What to work on: Copy every row below word for word, leaving out the pictures.

Dataset items
****
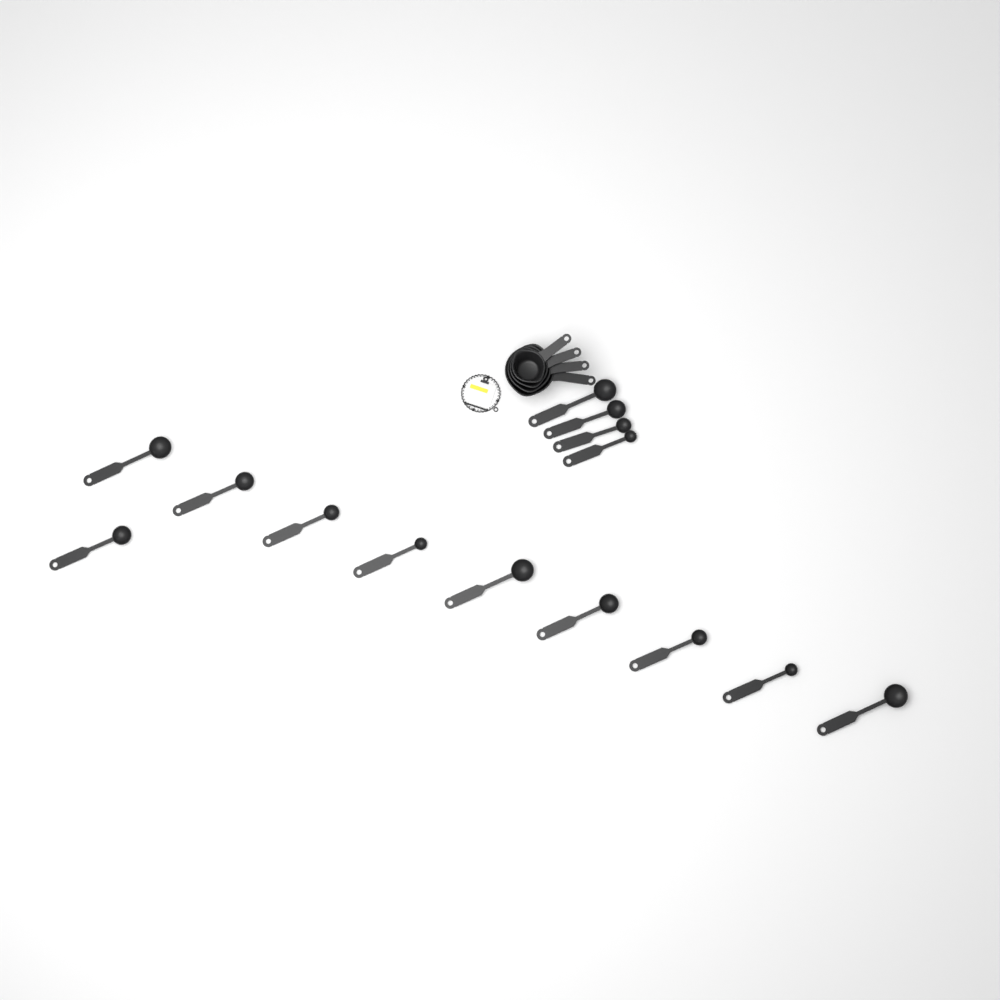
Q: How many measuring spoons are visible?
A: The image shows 14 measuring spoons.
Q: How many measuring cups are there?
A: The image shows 4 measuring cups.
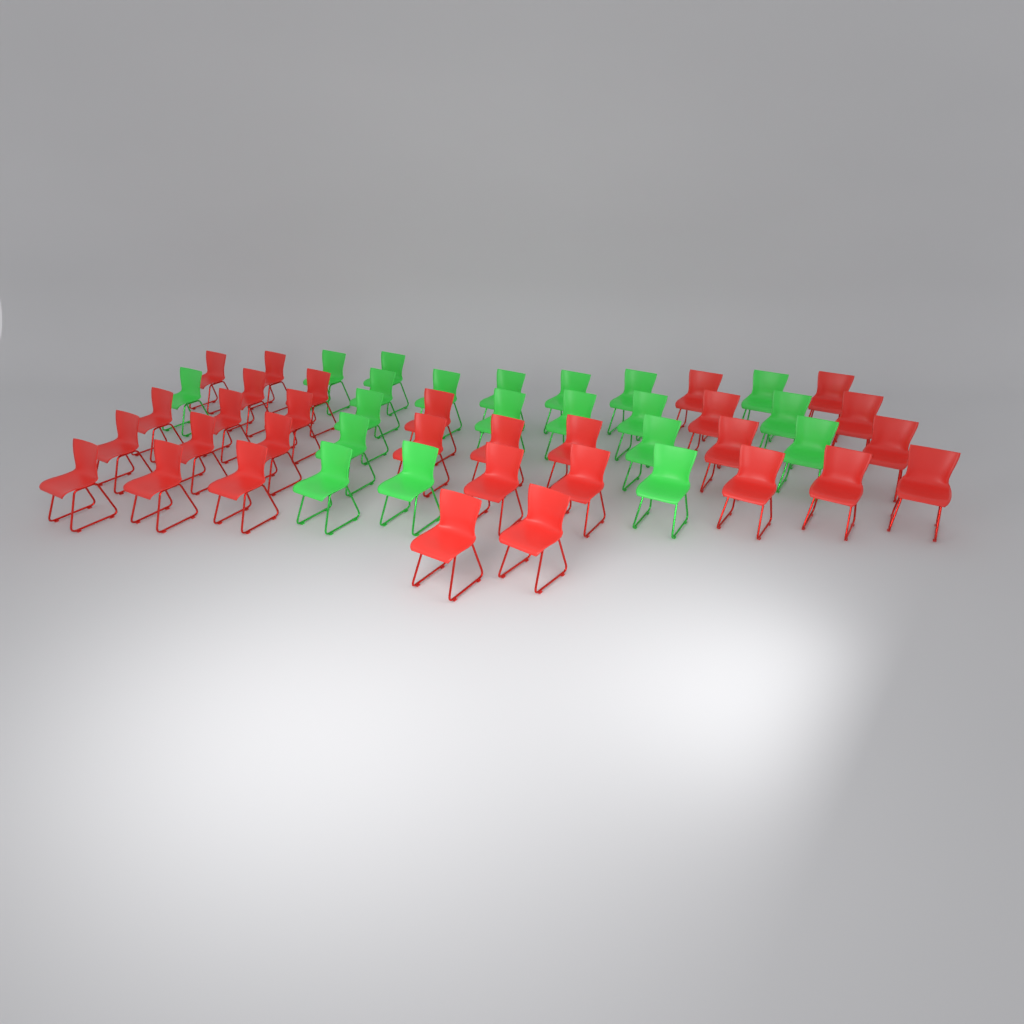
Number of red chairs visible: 30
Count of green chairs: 20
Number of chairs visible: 50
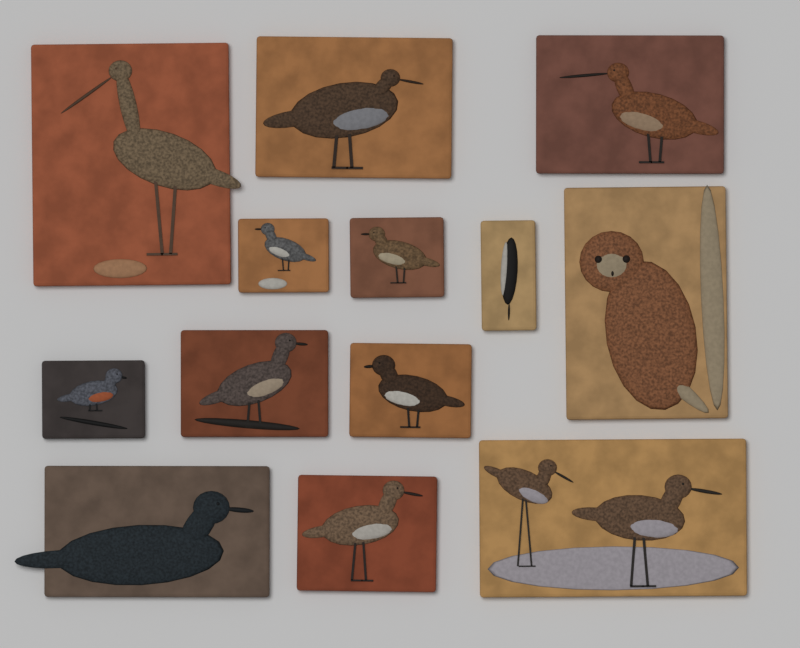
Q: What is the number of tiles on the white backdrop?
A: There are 13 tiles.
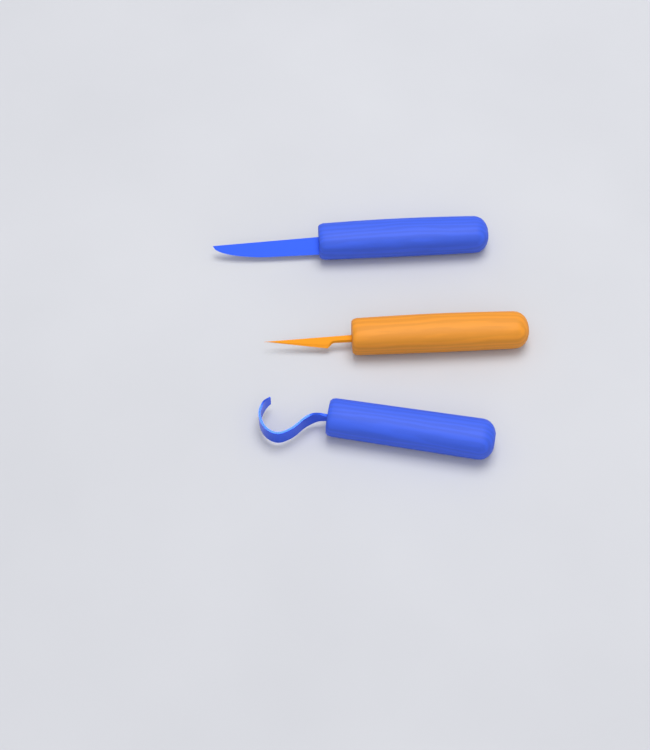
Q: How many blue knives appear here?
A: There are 2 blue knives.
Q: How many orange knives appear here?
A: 1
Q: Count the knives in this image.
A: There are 3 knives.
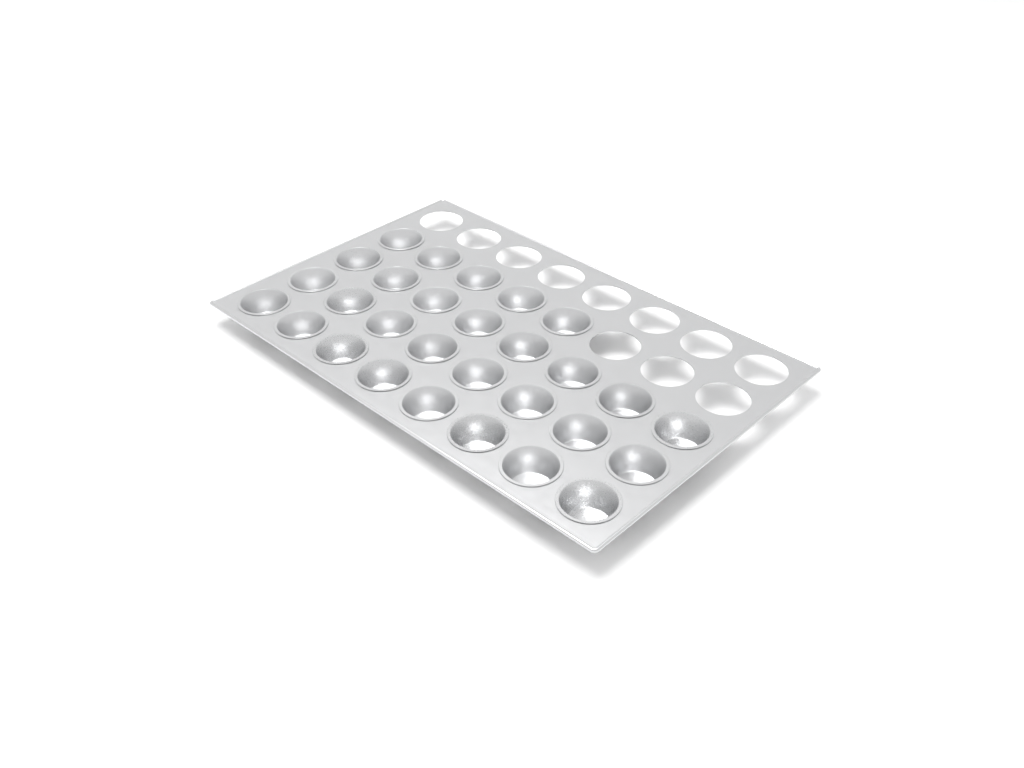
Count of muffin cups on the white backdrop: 29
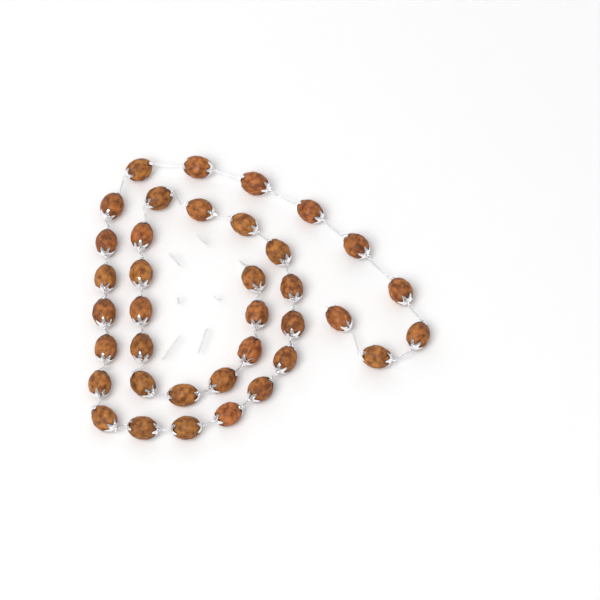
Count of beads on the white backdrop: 37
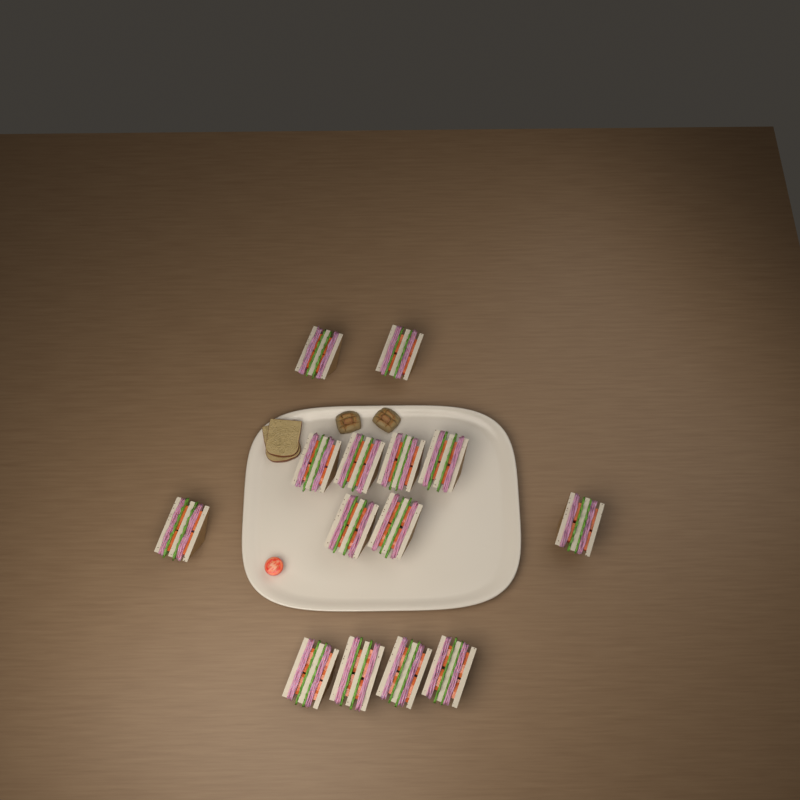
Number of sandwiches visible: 14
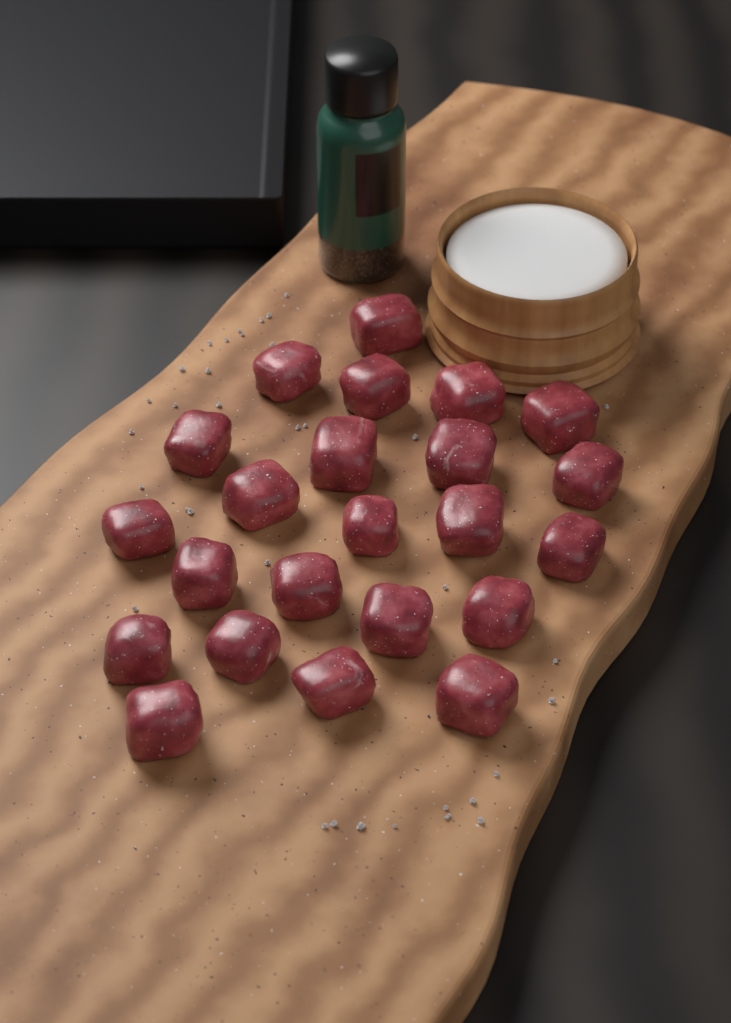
****
Output:
Q: How many measuring spoons are visible?
A: The image shows 14 measuring spoons.
Q: How many measuring cups are there?
A: The image shows 4 measuring cups.
Number of red chairs visible: 30
Count of green chairs: 20
Number of chairs visible: 50
Q: What is the number of tiles on the white backdrop?
A: There are 13 tiles.
Q: How many blue knives appear here?
A: There are 2 blue knives.
Q: How many orange knives appear here?
A: 1
Q: Count the knives in this image.
A: There are 3 knives.
Count of muffin cups on the white backdrop: 29
Count of beads on the white backdrop: 37
Number of sandwiches visible: 14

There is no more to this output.